Explore the material →
1. In one to three sentences, explain when and why the Airflow scheduling guide tells readers to contact technical support.
2. According to the Airflow scheduling guide, where must the OSS bucket holding a Spark application's main file be located?
3. Resume the Airflow scheduling guide where it stops.

How to use Airflow to schedule AnalyticDB for MySQL Spark jobs - AnalyticDB for MySQL

Airflow is a popular open source tool that is used to orchestrate and schedule various workloads as directed acyclic graphs (DAGs). You can use AnalyticDB for MySQL Spark Airflow Operator or AnalyticDB for MySQL spark-submit to allow Airflow to schedule Spark jobs. This topic describes how to use Airflow to schedule AnalyticDB for MySQL Spark jobs.

Usage notes

For information about the supported configuration parameters of AnalyticDB for MySQL Spark, see Conf configuration parameters.
If you use Apache Livy to schedule Spark jobs, contact technical support to apply for an invitational preview of AnalyticDB for MySQL Spark Livy Proxy.

AnalyticDB for MySQL Spark Airflow Operator

Preparations

Install and start Airflow. For more information, see Installation of Airflow.

Run the following command to install the Airflow Spark plug-in:

pip install https://help-static-aliyun-doc.aliyuncs.com/file-manage-files/zh-CN/20230608/qvjf/adb_spark_airflow-0.0.1-py3-none-any.whl

Procedure

Create a connection. For more information, see the "Creating a Connection" section of the Using the Command Line Interface topic.

{
  "auth_type": "AK",
  "access_key_id": "<your_access_key_ID>",
  "access_key_secret": "<your_access_key_secret>",
  "region": "<your_region>"
}

Create a declaration file for an Airflow DAG. In this example, a file named spark_dags.py is created.

from datetime import datetime

from airflow.models.dag import DAG
from airflow_alibaba.providers.alibaba.cloud.operators.analyticdb_spark import AnalyticDBSparkBatchOperator
from airflow_alibaba.providers.alibaba.cloud.operators.analyticdb_spark import AnalyticDBSparkSQLOperator

with DAG(
    dag_id="my_dag_name",
    start_date=datetime(2021, 1, 1),
    default_args={"cluster_id": "<your_cluster_ID>", "rg_name": "<your_resource_group>", "region": "<your_region>"},
    max_active_runs=1,
    catchup=False,
) as dag:

    spark_batch = AnalyticDBSparkBatchOperator(
        task_id="task1",
        file="oss://<bucket_name>/tmp/spark-examples.jar",
        class_name="org.apache.spark.examples.SparkPi"
    )

    spark_sql = AnalyticDBSparkSQLOperator(
        task_id="task2",
        sql="SHOW DATABASES;"
    )

    spark_batch >> spark_sql

The following tables describe the parameters that are included in the declaration file.

Supported parameters of AnalyticDBSparkBatchOperator

Parameter	Required	Description
file	Yes	The absolute path of the main file of the Spark application. The main file can be a JAR package that contains the entry point or an executable file that serves as the entry point for the Python application. Important The main files of Spark applications must be stored in Object Storage Service (OSS). The OSS bucket and the AnalyticDB for MySQL cluster must reside in the same region.
class_name	Yes	The entry point of the Java or Scala application. Python applications do not require entry points.
args	No	The arguments of the Spark application.
conf	No	The configuration parameters of the Spark application. The parameters are similar to those in Apache Spark. Specify the parameters in the key: value format. For information about the parameters that are different from those in Apache Spark and the parameters that are specific to AnalyticDB for MySQL, see Conf configuration parameters.

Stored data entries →
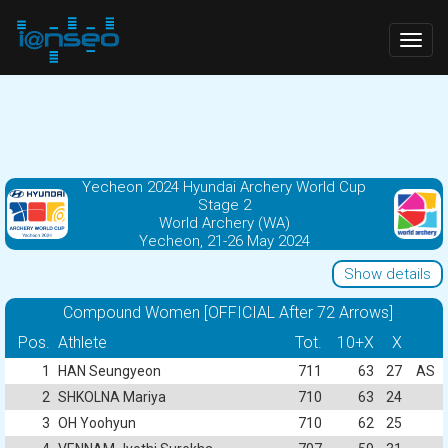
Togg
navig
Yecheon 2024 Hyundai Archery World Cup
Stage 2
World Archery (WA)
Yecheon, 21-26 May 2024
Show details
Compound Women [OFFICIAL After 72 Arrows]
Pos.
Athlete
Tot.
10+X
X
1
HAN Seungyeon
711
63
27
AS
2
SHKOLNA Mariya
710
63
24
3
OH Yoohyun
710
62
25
==
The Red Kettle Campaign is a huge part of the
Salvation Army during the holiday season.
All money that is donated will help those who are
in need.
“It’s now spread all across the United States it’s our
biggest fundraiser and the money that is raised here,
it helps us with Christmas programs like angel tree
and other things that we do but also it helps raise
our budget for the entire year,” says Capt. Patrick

Responses for each task →
1. Readers who use Apache Livy to schedule Spark jobs should contact technical support. They do so to apply for an invitational preview of AnalyticDB for MySQL Spark Livy Proxy.

2. In the same region as the AnalyticDB for MySQL cluster.

3.
jars	No	The absolute paths of the JAR packages that are required for the Spark application. When a Spark application runs, JAR packages are added to the classpaths of the driver and executor Java virtual machines (JVMs). Important All JAR packages that are required for Spark applications must be stored in OSS. The OSS bucket and the AnalyticDB for MySQL cluster must reside in the same region.
py_files	No	The Python files that are required for the PySpark application. The files must be in the ZIP, PY, or EGG format. If multiple Python files are required, we recommend that you use the files in the ZIP or EGG format. You can reference Python files as modules in Python code. Important All Python files that are required for Spark applications must be stored in OSS.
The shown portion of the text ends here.